GoldenEye and TimeSplitters creators Steve Ellis and David Doak launch Beyond Words on April 9, a roguelike word-crafting game with 300+ modifiers that plays like Balatro meets Scrabble.

Beyond Words Brings Roguelike Strategy to Word Games From the Creators of GoldenEye and TimeSplitters

Steve Ellis and David Doak are names that carry serious weight in gaming history. Ellis was a key programmer on GoldenEye 007, Doak handled level design and AI scripting, and together they co-founded Free Radical Design and created the TimeSplitters series. Their new studio, MindFuel Games, is taking a hard left turn from first-person shooters — and the result might be one of the most interesting indie launches this month.

Beyond Words launches April 9 on PC, PlayStation 5, Xbox Series X|S, and Nintendo Switch. It has been described as the love child of Balatro and Scrabble, which is exactly the kind of elevator pitch that makes you stop scrolling. The game fuses roguelike progression with word-crafting mechanics, asking players to spell their way through increasingly challenging encounters with over 300 modifiers and more than 30 boss fights.

Beyond Words gameplay

The core loop is deceptively simple: place letter tiles to form words, score points, and progress through procedurally generated runs. But depth comes from the modifier system. Each run offers different combinations of letter bonuses, score multipliers, and special abilities that transform how you approach word construction. A modifier that doubles the value of vowels plays very differently from one that rewards long consonant chains, and stacking them across a run creates the kind of escalating power fantasy that made Balatro so addictive.
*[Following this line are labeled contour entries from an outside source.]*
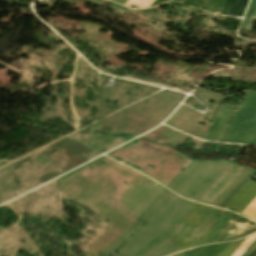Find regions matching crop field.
<instances>
[{"label": "crop field", "mask_w": 256, "mask_h": 256, "mask_svg": "<svg viewBox=\"0 0 256 256\" xmlns=\"http://www.w3.org/2000/svg\"><path fill=\"white\" fill-rule=\"evenodd\" d=\"M248 0H226L221 13L241 16Z\"/></svg>", "instance_id": "crop-field-2"}, {"label": "crop field", "mask_w": 256, "mask_h": 256, "mask_svg": "<svg viewBox=\"0 0 256 256\" xmlns=\"http://www.w3.org/2000/svg\"><path fill=\"white\" fill-rule=\"evenodd\" d=\"M247 256H256V246L251 250Z\"/></svg>", "instance_id": "crop-field-4"}, {"label": "crop field", "mask_w": 256, "mask_h": 256, "mask_svg": "<svg viewBox=\"0 0 256 256\" xmlns=\"http://www.w3.org/2000/svg\"><path fill=\"white\" fill-rule=\"evenodd\" d=\"M256 16V0H251L247 13L245 15L243 24L241 26L242 29H250L251 23Z\"/></svg>", "instance_id": "crop-field-3"}, {"label": "crop field", "mask_w": 256, "mask_h": 256, "mask_svg": "<svg viewBox=\"0 0 256 256\" xmlns=\"http://www.w3.org/2000/svg\"><path fill=\"white\" fill-rule=\"evenodd\" d=\"M256 231V224L249 220L235 215L210 242L230 241L244 237Z\"/></svg>", "instance_id": "crop-field-1"}]
</instances>
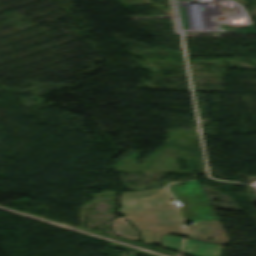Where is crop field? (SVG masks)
I'll use <instances>...</instances> for the list:
<instances>
[{"label":"crop field","instance_id":"obj_5","mask_svg":"<svg viewBox=\"0 0 256 256\" xmlns=\"http://www.w3.org/2000/svg\"><path fill=\"white\" fill-rule=\"evenodd\" d=\"M128 255H129V256H136V254H131V253H129Z\"/></svg>","mask_w":256,"mask_h":256},{"label":"crop field","instance_id":"obj_2","mask_svg":"<svg viewBox=\"0 0 256 256\" xmlns=\"http://www.w3.org/2000/svg\"><path fill=\"white\" fill-rule=\"evenodd\" d=\"M185 236L211 243L224 244L229 241L218 220L197 221L185 226Z\"/></svg>","mask_w":256,"mask_h":256},{"label":"crop field","instance_id":"obj_4","mask_svg":"<svg viewBox=\"0 0 256 256\" xmlns=\"http://www.w3.org/2000/svg\"><path fill=\"white\" fill-rule=\"evenodd\" d=\"M180 245H181L180 238H177L174 236H168V235L162 236L161 246L179 252Z\"/></svg>","mask_w":256,"mask_h":256},{"label":"crop field","instance_id":"obj_1","mask_svg":"<svg viewBox=\"0 0 256 256\" xmlns=\"http://www.w3.org/2000/svg\"><path fill=\"white\" fill-rule=\"evenodd\" d=\"M171 195L166 189L121 193L118 213L140 231L144 243H160L161 234H182L183 224ZM120 237L136 240L135 230L123 217L111 221ZM141 238V239H142Z\"/></svg>","mask_w":256,"mask_h":256},{"label":"crop field","instance_id":"obj_3","mask_svg":"<svg viewBox=\"0 0 256 256\" xmlns=\"http://www.w3.org/2000/svg\"><path fill=\"white\" fill-rule=\"evenodd\" d=\"M194 246H198V248H194ZM193 250L197 252L195 253ZM221 250V245L185 239L182 252L190 256H220Z\"/></svg>","mask_w":256,"mask_h":256}]
</instances>
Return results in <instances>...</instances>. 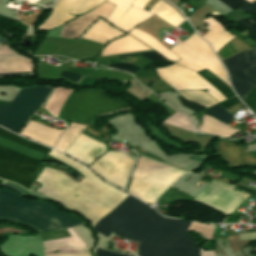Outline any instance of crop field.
Returning <instances> with one entry per match:
<instances>
[{
	"mask_svg": "<svg viewBox=\"0 0 256 256\" xmlns=\"http://www.w3.org/2000/svg\"><path fill=\"white\" fill-rule=\"evenodd\" d=\"M48 155L68 163L86 178L77 184L54 170L44 168L36 179L43 184L38 192L79 210L93 225L127 196L102 183L88 169L58 152L51 150Z\"/></svg>",
	"mask_w": 256,
	"mask_h": 256,
	"instance_id": "2",
	"label": "crop field"
},
{
	"mask_svg": "<svg viewBox=\"0 0 256 256\" xmlns=\"http://www.w3.org/2000/svg\"><path fill=\"white\" fill-rule=\"evenodd\" d=\"M204 22L210 25L207 28L210 32L206 33L203 37L212 45L216 53L223 45L234 38L230 36L225 29L211 17Z\"/></svg>",
	"mask_w": 256,
	"mask_h": 256,
	"instance_id": "19",
	"label": "crop field"
},
{
	"mask_svg": "<svg viewBox=\"0 0 256 256\" xmlns=\"http://www.w3.org/2000/svg\"><path fill=\"white\" fill-rule=\"evenodd\" d=\"M62 132L63 130L48 128L46 126L30 121L21 135L27 136L42 144L54 147L57 138Z\"/></svg>",
	"mask_w": 256,
	"mask_h": 256,
	"instance_id": "15",
	"label": "crop field"
},
{
	"mask_svg": "<svg viewBox=\"0 0 256 256\" xmlns=\"http://www.w3.org/2000/svg\"><path fill=\"white\" fill-rule=\"evenodd\" d=\"M217 152L225 158L230 165L255 164L256 161L241 146L236 147L231 141H219Z\"/></svg>",
	"mask_w": 256,
	"mask_h": 256,
	"instance_id": "14",
	"label": "crop field"
},
{
	"mask_svg": "<svg viewBox=\"0 0 256 256\" xmlns=\"http://www.w3.org/2000/svg\"><path fill=\"white\" fill-rule=\"evenodd\" d=\"M184 172L140 157L128 193L152 203Z\"/></svg>",
	"mask_w": 256,
	"mask_h": 256,
	"instance_id": "6",
	"label": "crop field"
},
{
	"mask_svg": "<svg viewBox=\"0 0 256 256\" xmlns=\"http://www.w3.org/2000/svg\"><path fill=\"white\" fill-rule=\"evenodd\" d=\"M221 2H223L225 5H227L228 7H230L231 9L235 10L237 8H239L241 5H243L244 3H246L247 1L253 3L256 0H220Z\"/></svg>",
	"mask_w": 256,
	"mask_h": 256,
	"instance_id": "34",
	"label": "crop field"
},
{
	"mask_svg": "<svg viewBox=\"0 0 256 256\" xmlns=\"http://www.w3.org/2000/svg\"><path fill=\"white\" fill-rule=\"evenodd\" d=\"M31 73V72H28ZM14 74H27V73H14ZM7 75H13V74H0V76H7Z\"/></svg>",
	"mask_w": 256,
	"mask_h": 256,
	"instance_id": "42",
	"label": "crop field"
},
{
	"mask_svg": "<svg viewBox=\"0 0 256 256\" xmlns=\"http://www.w3.org/2000/svg\"><path fill=\"white\" fill-rule=\"evenodd\" d=\"M213 229H214L213 225H206V224L192 222L188 230L198 232L204 235L207 239H211Z\"/></svg>",
	"mask_w": 256,
	"mask_h": 256,
	"instance_id": "31",
	"label": "crop field"
},
{
	"mask_svg": "<svg viewBox=\"0 0 256 256\" xmlns=\"http://www.w3.org/2000/svg\"><path fill=\"white\" fill-rule=\"evenodd\" d=\"M33 71L32 60L26 57H0V73Z\"/></svg>",
	"mask_w": 256,
	"mask_h": 256,
	"instance_id": "20",
	"label": "crop field"
},
{
	"mask_svg": "<svg viewBox=\"0 0 256 256\" xmlns=\"http://www.w3.org/2000/svg\"><path fill=\"white\" fill-rule=\"evenodd\" d=\"M151 50L144 44L127 35L111 42L103 51L101 56L114 55L125 52Z\"/></svg>",
	"mask_w": 256,
	"mask_h": 256,
	"instance_id": "18",
	"label": "crop field"
},
{
	"mask_svg": "<svg viewBox=\"0 0 256 256\" xmlns=\"http://www.w3.org/2000/svg\"><path fill=\"white\" fill-rule=\"evenodd\" d=\"M84 128L85 126L72 123L58 140L56 149L63 153Z\"/></svg>",
	"mask_w": 256,
	"mask_h": 256,
	"instance_id": "24",
	"label": "crop field"
},
{
	"mask_svg": "<svg viewBox=\"0 0 256 256\" xmlns=\"http://www.w3.org/2000/svg\"><path fill=\"white\" fill-rule=\"evenodd\" d=\"M202 119L203 122L199 129L201 132L212 133L226 138H228L231 134L239 132L205 114L203 115Z\"/></svg>",
	"mask_w": 256,
	"mask_h": 256,
	"instance_id": "21",
	"label": "crop field"
},
{
	"mask_svg": "<svg viewBox=\"0 0 256 256\" xmlns=\"http://www.w3.org/2000/svg\"><path fill=\"white\" fill-rule=\"evenodd\" d=\"M236 22L242 24L243 26L252 30L256 34V18L250 17V18L238 20Z\"/></svg>",
	"mask_w": 256,
	"mask_h": 256,
	"instance_id": "35",
	"label": "crop field"
},
{
	"mask_svg": "<svg viewBox=\"0 0 256 256\" xmlns=\"http://www.w3.org/2000/svg\"><path fill=\"white\" fill-rule=\"evenodd\" d=\"M201 77H203L205 80L209 81L212 86H214L216 89H218L223 96L228 99L234 94L232 91L228 88L226 84H224L220 79L215 77L212 73H210L207 69L197 72Z\"/></svg>",
	"mask_w": 256,
	"mask_h": 256,
	"instance_id": "25",
	"label": "crop field"
},
{
	"mask_svg": "<svg viewBox=\"0 0 256 256\" xmlns=\"http://www.w3.org/2000/svg\"><path fill=\"white\" fill-rule=\"evenodd\" d=\"M52 251H58V254H52ZM44 256H90L85 247L79 248H55L44 250Z\"/></svg>",
	"mask_w": 256,
	"mask_h": 256,
	"instance_id": "27",
	"label": "crop field"
},
{
	"mask_svg": "<svg viewBox=\"0 0 256 256\" xmlns=\"http://www.w3.org/2000/svg\"><path fill=\"white\" fill-rule=\"evenodd\" d=\"M135 0H108L117 5L113 13L106 18L109 22L128 32L136 24L144 21L153 14L142 10L134 5Z\"/></svg>",
	"mask_w": 256,
	"mask_h": 256,
	"instance_id": "11",
	"label": "crop field"
},
{
	"mask_svg": "<svg viewBox=\"0 0 256 256\" xmlns=\"http://www.w3.org/2000/svg\"><path fill=\"white\" fill-rule=\"evenodd\" d=\"M50 149L0 128V178L29 189Z\"/></svg>",
	"mask_w": 256,
	"mask_h": 256,
	"instance_id": "3",
	"label": "crop field"
},
{
	"mask_svg": "<svg viewBox=\"0 0 256 256\" xmlns=\"http://www.w3.org/2000/svg\"><path fill=\"white\" fill-rule=\"evenodd\" d=\"M244 103L249 107V109L255 113L256 111V89H252L250 94L245 99Z\"/></svg>",
	"mask_w": 256,
	"mask_h": 256,
	"instance_id": "33",
	"label": "crop field"
},
{
	"mask_svg": "<svg viewBox=\"0 0 256 256\" xmlns=\"http://www.w3.org/2000/svg\"><path fill=\"white\" fill-rule=\"evenodd\" d=\"M96 256H126V255L115 253V252H111V251H106V250H102V249L97 248Z\"/></svg>",
	"mask_w": 256,
	"mask_h": 256,
	"instance_id": "37",
	"label": "crop field"
},
{
	"mask_svg": "<svg viewBox=\"0 0 256 256\" xmlns=\"http://www.w3.org/2000/svg\"><path fill=\"white\" fill-rule=\"evenodd\" d=\"M150 0H136L134 2V5L140 7V8H144V6L149 2Z\"/></svg>",
	"mask_w": 256,
	"mask_h": 256,
	"instance_id": "41",
	"label": "crop field"
},
{
	"mask_svg": "<svg viewBox=\"0 0 256 256\" xmlns=\"http://www.w3.org/2000/svg\"><path fill=\"white\" fill-rule=\"evenodd\" d=\"M147 59L151 60L152 62L157 61V60H166L162 55H160L157 52H144V53H138ZM132 55H137V54H132ZM132 55H125V56H132Z\"/></svg>",
	"mask_w": 256,
	"mask_h": 256,
	"instance_id": "36",
	"label": "crop field"
},
{
	"mask_svg": "<svg viewBox=\"0 0 256 256\" xmlns=\"http://www.w3.org/2000/svg\"><path fill=\"white\" fill-rule=\"evenodd\" d=\"M165 123L183 128V129L193 132V133L195 132V129L189 123V121L186 119V117H184L183 115L178 114V113H176L175 115L170 117L167 121H165Z\"/></svg>",
	"mask_w": 256,
	"mask_h": 256,
	"instance_id": "28",
	"label": "crop field"
},
{
	"mask_svg": "<svg viewBox=\"0 0 256 256\" xmlns=\"http://www.w3.org/2000/svg\"><path fill=\"white\" fill-rule=\"evenodd\" d=\"M0 55H16L6 46H0Z\"/></svg>",
	"mask_w": 256,
	"mask_h": 256,
	"instance_id": "40",
	"label": "crop field"
},
{
	"mask_svg": "<svg viewBox=\"0 0 256 256\" xmlns=\"http://www.w3.org/2000/svg\"><path fill=\"white\" fill-rule=\"evenodd\" d=\"M130 34L138 38L139 40L143 41L156 51H158L160 54H162L164 57H166L168 60L171 61H177L180 58H178L176 55H174L172 52H170L168 49H166L164 46H162L159 42H157L152 36L146 34L145 32L137 29H133Z\"/></svg>",
	"mask_w": 256,
	"mask_h": 256,
	"instance_id": "22",
	"label": "crop field"
},
{
	"mask_svg": "<svg viewBox=\"0 0 256 256\" xmlns=\"http://www.w3.org/2000/svg\"><path fill=\"white\" fill-rule=\"evenodd\" d=\"M113 7L114 5L104 2L93 11L64 24L61 37L78 38L99 16L105 19L112 11Z\"/></svg>",
	"mask_w": 256,
	"mask_h": 256,
	"instance_id": "12",
	"label": "crop field"
},
{
	"mask_svg": "<svg viewBox=\"0 0 256 256\" xmlns=\"http://www.w3.org/2000/svg\"><path fill=\"white\" fill-rule=\"evenodd\" d=\"M70 91V89L57 88L52 97L50 98L47 106L45 105L46 110L51 115L57 117L58 112L62 107L63 103L65 102L66 98L68 97Z\"/></svg>",
	"mask_w": 256,
	"mask_h": 256,
	"instance_id": "23",
	"label": "crop field"
},
{
	"mask_svg": "<svg viewBox=\"0 0 256 256\" xmlns=\"http://www.w3.org/2000/svg\"><path fill=\"white\" fill-rule=\"evenodd\" d=\"M132 164L124 153L108 151L90 168L103 179L123 189Z\"/></svg>",
	"mask_w": 256,
	"mask_h": 256,
	"instance_id": "9",
	"label": "crop field"
},
{
	"mask_svg": "<svg viewBox=\"0 0 256 256\" xmlns=\"http://www.w3.org/2000/svg\"><path fill=\"white\" fill-rule=\"evenodd\" d=\"M157 73L160 78L167 81L176 90L201 89L213 96L219 102L225 100V98L208 82L192 71L172 65L164 69H157Z\"/></svg>",
	"mask_w": 256,
	"mask_h": 256,
	"instance_id": "10",
	"label": "crop field"
},
{
	"mask_svg": "<svg viewBox=\"0 0 256 256\" xmlns=\"http://www.w3.org/2000/svg\"><path fill=\"white\" fill-rule=\"evenodd\" d=\"M105 0H79L76 6L73 8L71 14H81L86 12Z\"/></svg>",
	"mask_w": 256,
	"mask_h": 256,
	"instance_id": "29",
	"label": "crop field"
},
{
	"mask_svg": "<svg viewBox=\"0 0 256 256\" xmlns=\"http://www.w3.org/2000/svg\"><path fill=\"white\" fill-rule=\"evenodd\" d=\"M70 216L51 205L24 201L9 191L0 190V219L23 222L40 231H52L81 224Z\"/></svg>",
	"mask_w": 256,
	"mask_h": 256,
	"instance_id": "4",
	"label": "crop field"
},
{
	"mask_svg": "<svg viewBox=\"0 0 256 256\" xmlns=\"http://www.w3.org/2000/svg\"><path fill=\"white\" fill-rule=\"evenodd\" d=\"M60 76L64 77V78H67V79H70V80H73V81H76V82H78L82 78V76H79V75L71 73V72H62Z\"/></svg>",
	"mask_w": 256,
	"mask_h": 256,
	"instance_id": "38",
	"label": "crop field"
},
{
	"mask_svg": "<svg viewBox=\"0 0 256 256\" xmlns=\"http://www.w3.org/2000/svg\"><path fill=\"white\" fill-rule=\"evenodd\" d=\"M94 141L80 134L64 153L80 160L84 164L89 165L97 156L105 151V147L103 145Z\"/></svg>",
	"mask_w": 256,
	"mask_h": 256,
	"instance_id": "13",
	"label": "crop field"
},
{
	"mask_svg": "<svg viewBox=\"0 0 256 256\" xmlns=\"http://www.w3.org/2000/svg\"><path fill=\"white\" fill-rule=\"evenodd\" d=\"M78 0H60L53 8V15L39 27V30H51L65 21L75 17L69 16Z\"/></svg>",
	"mask_w": 256,
	"mask_h": 256,
	"instance_id": "16",
	"label": "crop field"
},
{
	"mask_svg": "<svg viewBox=\"0 0 256 256\" xmlns=\"http://www.w3.org/2000/svg\"><path fill=\"white\" fill-rule=\"evenodd\" d=\"M181 95L187 99L194 101L204 107H210L218 102L212 99L210 96L201 91H185L180 92Z\"/></svg>",
	"mask_w": 256,
	"mask_h": 256,
	"instance_id": "26",
	"label": "crop field"
},
{
	"mask_svg": "<svg viewBox=\"0 0 256 256\" xmlns=\"http://www.w3.org/2000/svg\"><path fill=\"white\" fill-rule=\"evenodd\" d=\"M52 88L36 86L20 89L8 105H0V125L17 133L22 124L41 105Z\"/></svg>",
	"mask_w": 256,
	"mask_h": 256,
	"instance_id": "7",
	"label": "crop field"
},
{
	"mask_svg": "<svg viewBox=\"0 0 256 256\" xmlns=\"http://www.w3.org/2000/svg\"><path fill=\"white\" fill-rule=\"evenodd\" d=\"M121 34L124 33L100 19L93 26H91L80 38L89 39L100 43H107L109 40Z\"/></svg>",
	"mask_w": 256,
	"mask_h": 256,
	"instance_id": "17",
	"label": "crop field"
},
{
	"mask_svg": "<svg viewBox=\"0 0 256 256\" xmlns=\"http://www.w3.org/2000/svg\"><path fill=\"white\" fill-rule=\"evenodd\" d=\"M222 62L230 75L234 90L244 101L250 90L256 87V50L251 47Z\"/></svg>",
	"mask_w": 256,
	"mask_h": 256,
	"instance_id": "8",
	"label": "crop field"
},
{
	"mask_svg": "<svg viewBox=\"0 0 256 256\" xmlns=\"http://www.w3.org/2000/svg\"><path fill=\"white\" fill-rule=\"evenodd\" d=\"M108 67L125 70L132 74L139 69V67L129 64V63H113V64L108 65Z\"/></svg>",
	"mask_w": 256,
	"mask_h": 256,
	"instance_id": "32",
	"label": "crop field"
},
{
	"mask_svg": "<svg viewBox=\"0 0 256 256\" xmlns=\"http://www.w3.org/2000/svg\"><path fill=\"white\" fill-rule=\"evenodd\" d=\"M189 224L190 221L163 218L128 195L94 229L106 237L114 231L140 242L138 256H200V249L186 232ZM201 254L214 256V252L203 250Z\"/></svg>",
	"mask_w": 256,
	"mask_h": 256,
	"instance_id": "1",
	"label": "crop field"
},
{
	"mask_svg": "<svg viewBox=\"0 0 256 256\" xmlns=\"http://www.w3.org/2000/svg\"><path fill=\"white\" fill-rule=\"evenodd\" d=\"M209 114L215 116L218 118L220 121L224 123H229L232 121L231 119L233 118L229 113H227L219 104L209 108L206 110Z\"/></svg>",
	"mask_w": 256,
	"mask_h": 256,
	"instance_id": "30",
	"label": "crop field"
},
{
	"mask_svg": "<svg viewBox=\"0 0 256 256\" xmlns=\"http://www.w3.org/2000/svg\"><path fill=\"white\" fill-rule=\"evenodd\" d=\"M239 10H242V11H255L256 12V2L253 3V4L247 2L245 5H243L241 8H239Z\"/></svg>",
	"mask_w": 256,
	"mask_h": 256,
	"instance_id": "39",
	"label": "crop field"
},
{
	"mask_svg": "<svg viewBox=\"0 0 256 256\" xmlns=\"http://www.w3.org/2000/svg\"><path fill=\"white\" fill-rule=\"evenodd\" d=\"M130 110L121 100L109 98L104 90L86 89L72 91L62 109V118L86 125H92L97 116Z\"/></svg>",
	"mask_w": 256,
	"mask_h": 256,
	"instance_id": "5",
	"label": "crop field"
}]
</instances>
MindFuel has included multiple play styles to broaden the appeal. You can tackle the full roguelike challenge with permadeath and escalating difficulty, or switch to a more relaxed puzzle mode if you just want to enjoy the word-crafting without the pressure. There is also a competitive time-attack mode for players who want to test their vocabulary under the clock.

One important note: the game requires a strong grasp of English to play effectively. MindFuel has been upfront about this, which is a refreshingly honest acknowledgement that not every game needs to chase universal accessibility at the cost of its core identity. A free demo is available on Steam right now for anyone who wants to test the waters before the April 9 launch.